======== Document section ========

In your photo, I see the material on top is opaque white -- is that the soap? If so, do you know whether the soap supposed to be opaque white like this? 

You didn't say anything about the soap itself in this thread, and it would be good to know about that. I have some vague ideas about the problem, but need to know more.


----------



## BettyW (Dec 10, 2020)

Yes it is opaque.
I made the Hogwash recipe by Zany (50% Palm Kernal Flakes & 50% lard - 0% superfat).


----------



## DeeAnna (Dec 10, 2020)

I haven't looked up her Hog Wash recipe to confirm, but I know Zany prefers to use recipes that require neutralization, so I'm assuming the Hog Wash recipe calls for neutralization. It is very easy, especially for beginners, to over-neutralize liquid soap.

I make a liquid soap from lard and it's also milky, but this soap lets a bit of light pass through -- it is not completely opaque like frosting. There can be a small layer of insoluble soap that eventually floats on top of this type of soap, but I stress this should be a thin layer -- under 1/8" thick. I would expect a palm-lard liquid soap to appear similar to my all-lard LS.

========

__Problems and tasks__
A. Decide whether each statement below agrees with the forum thread, answering yes or no and quoting the deciding words. (i) BettyW's recipe combines equal parts palm kernel flakes and lard with no superfat. (ii) DeeAnna consulted the Hog Wash recipe before replying. (iii) DeeAnna states that any insoluble layer floating on top should be under 1/8 inch thick.
B. Reproduce the part of the forum thread starting with "In your photo, I" and going on through "it is opaque.".

======== Record set ========

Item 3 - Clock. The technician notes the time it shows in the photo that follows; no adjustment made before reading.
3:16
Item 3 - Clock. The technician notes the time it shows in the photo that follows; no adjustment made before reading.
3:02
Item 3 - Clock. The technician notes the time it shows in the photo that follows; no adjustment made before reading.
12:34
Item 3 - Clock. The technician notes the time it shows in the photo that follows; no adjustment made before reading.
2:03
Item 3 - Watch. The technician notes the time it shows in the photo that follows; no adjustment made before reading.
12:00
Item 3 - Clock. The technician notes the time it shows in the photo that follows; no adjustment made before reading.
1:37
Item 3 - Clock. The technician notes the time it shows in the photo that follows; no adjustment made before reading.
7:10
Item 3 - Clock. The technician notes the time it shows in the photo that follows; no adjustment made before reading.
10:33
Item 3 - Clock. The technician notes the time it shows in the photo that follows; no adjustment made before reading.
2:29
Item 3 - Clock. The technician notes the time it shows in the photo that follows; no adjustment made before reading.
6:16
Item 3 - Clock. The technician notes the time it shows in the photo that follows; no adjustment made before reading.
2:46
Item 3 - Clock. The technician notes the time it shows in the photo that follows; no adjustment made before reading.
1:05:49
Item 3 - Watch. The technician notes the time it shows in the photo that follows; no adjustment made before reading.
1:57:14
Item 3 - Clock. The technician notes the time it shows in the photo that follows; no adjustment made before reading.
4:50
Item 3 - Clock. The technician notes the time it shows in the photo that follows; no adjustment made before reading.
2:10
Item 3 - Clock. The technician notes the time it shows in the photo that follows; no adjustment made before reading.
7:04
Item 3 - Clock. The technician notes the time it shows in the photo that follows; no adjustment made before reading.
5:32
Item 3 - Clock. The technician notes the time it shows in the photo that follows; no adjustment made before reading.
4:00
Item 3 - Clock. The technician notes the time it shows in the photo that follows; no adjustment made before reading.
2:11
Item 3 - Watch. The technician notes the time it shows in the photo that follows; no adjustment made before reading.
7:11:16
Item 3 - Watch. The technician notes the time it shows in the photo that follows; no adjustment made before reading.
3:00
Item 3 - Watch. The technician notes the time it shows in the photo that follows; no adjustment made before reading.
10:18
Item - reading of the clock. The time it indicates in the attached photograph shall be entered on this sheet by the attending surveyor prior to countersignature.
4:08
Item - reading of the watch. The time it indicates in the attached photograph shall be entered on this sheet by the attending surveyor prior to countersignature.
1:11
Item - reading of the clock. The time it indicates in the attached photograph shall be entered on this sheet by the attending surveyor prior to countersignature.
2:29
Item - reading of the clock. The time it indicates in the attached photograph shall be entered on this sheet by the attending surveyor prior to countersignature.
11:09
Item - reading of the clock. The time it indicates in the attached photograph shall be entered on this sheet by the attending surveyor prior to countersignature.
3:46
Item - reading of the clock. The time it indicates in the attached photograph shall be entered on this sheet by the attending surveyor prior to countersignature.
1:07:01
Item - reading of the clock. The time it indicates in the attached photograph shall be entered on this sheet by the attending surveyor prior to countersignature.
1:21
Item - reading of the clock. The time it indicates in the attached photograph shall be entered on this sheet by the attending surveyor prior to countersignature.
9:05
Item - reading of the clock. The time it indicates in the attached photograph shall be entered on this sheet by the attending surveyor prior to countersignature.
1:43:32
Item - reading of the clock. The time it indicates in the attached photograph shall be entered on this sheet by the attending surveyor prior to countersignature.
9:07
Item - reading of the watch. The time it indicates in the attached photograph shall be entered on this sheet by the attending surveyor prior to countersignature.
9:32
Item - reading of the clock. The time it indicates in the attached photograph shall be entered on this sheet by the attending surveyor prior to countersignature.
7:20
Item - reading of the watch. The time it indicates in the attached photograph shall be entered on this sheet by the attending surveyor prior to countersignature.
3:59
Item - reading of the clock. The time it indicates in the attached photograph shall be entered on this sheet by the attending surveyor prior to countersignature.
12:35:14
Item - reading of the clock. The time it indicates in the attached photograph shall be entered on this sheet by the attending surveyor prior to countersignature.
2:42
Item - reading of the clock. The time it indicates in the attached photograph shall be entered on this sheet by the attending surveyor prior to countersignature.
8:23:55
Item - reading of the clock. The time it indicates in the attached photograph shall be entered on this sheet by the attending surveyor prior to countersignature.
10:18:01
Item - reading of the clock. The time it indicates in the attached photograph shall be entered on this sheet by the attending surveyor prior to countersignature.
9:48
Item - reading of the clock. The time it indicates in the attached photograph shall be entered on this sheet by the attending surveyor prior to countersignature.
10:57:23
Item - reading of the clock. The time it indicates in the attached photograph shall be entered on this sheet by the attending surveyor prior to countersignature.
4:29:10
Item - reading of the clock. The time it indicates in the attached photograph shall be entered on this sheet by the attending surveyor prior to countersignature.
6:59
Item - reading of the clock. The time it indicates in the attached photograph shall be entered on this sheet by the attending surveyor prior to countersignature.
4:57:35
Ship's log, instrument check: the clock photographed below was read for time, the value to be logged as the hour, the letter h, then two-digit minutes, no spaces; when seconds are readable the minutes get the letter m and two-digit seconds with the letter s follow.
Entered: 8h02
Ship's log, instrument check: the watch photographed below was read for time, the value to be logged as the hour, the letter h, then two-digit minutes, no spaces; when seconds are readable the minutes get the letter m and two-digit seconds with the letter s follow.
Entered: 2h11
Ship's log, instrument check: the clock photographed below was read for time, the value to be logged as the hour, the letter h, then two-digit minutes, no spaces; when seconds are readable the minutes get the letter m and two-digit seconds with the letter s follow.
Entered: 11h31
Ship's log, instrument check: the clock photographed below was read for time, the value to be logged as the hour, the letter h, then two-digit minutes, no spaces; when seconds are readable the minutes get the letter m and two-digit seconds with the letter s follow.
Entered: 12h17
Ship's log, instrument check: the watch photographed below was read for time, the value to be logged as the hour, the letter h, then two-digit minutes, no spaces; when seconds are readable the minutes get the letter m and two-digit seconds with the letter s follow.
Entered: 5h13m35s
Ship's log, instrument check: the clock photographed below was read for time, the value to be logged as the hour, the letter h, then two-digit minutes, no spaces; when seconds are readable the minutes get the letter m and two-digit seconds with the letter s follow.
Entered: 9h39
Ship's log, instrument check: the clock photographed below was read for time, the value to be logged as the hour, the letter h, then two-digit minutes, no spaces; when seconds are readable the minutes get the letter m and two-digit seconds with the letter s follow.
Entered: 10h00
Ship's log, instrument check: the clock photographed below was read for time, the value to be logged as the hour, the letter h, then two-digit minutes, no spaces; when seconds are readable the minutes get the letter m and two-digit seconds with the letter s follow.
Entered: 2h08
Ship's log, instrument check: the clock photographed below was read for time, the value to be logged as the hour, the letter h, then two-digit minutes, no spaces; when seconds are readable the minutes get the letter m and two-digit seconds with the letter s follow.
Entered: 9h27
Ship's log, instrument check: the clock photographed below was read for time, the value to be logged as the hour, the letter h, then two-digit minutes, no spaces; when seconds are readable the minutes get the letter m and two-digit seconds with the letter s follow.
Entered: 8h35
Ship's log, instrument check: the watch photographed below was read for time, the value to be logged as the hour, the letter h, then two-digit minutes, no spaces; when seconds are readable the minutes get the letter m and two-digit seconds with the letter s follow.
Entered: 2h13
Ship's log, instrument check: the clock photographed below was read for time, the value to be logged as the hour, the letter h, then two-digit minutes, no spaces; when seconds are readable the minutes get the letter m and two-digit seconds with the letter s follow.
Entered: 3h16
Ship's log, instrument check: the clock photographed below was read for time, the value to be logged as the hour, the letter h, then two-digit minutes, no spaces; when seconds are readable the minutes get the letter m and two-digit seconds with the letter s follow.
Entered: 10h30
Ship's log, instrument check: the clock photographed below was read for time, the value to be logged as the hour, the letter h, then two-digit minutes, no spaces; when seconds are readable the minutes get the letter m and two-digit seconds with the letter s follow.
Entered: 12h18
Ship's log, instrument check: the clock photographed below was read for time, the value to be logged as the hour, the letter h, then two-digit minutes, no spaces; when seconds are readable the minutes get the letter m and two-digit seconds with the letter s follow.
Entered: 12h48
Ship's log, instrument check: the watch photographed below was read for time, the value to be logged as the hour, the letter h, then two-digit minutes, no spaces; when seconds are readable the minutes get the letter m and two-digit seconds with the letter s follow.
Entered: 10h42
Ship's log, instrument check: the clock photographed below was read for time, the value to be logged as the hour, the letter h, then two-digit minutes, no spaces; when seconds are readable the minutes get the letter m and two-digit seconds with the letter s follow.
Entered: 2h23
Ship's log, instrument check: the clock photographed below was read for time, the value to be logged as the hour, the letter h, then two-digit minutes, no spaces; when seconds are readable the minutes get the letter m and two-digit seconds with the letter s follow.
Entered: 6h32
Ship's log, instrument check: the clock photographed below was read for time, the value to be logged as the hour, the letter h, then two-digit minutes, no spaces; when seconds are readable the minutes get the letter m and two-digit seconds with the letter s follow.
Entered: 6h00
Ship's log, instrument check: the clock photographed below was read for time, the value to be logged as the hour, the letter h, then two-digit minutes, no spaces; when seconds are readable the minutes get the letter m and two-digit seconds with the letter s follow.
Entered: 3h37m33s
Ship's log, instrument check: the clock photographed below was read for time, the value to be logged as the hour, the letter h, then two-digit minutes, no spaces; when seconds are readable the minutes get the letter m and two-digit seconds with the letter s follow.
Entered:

========

__Responses for each task__
A.
(i) Yes: “50% Palm Kernal Flakes & 50% lard - 0% superfat”
(ii) No: “I haven't looked up her Hog Wash recipe to confirm”
(iii) Yes: “this should be a thin layer -- under 1/8" thick”

B.
In your photo, I see the material on top is opaque white -- is that the soap? If so, do you know whether the soap supposed to be opaque white like this? 

You didn't say anything about the soap itself in this thread, and it would be good to know about that. I have some vague ideas about the problem, but need to know more.


----------



## BettyW (Dec 10, 2020)

Yes it is opaque.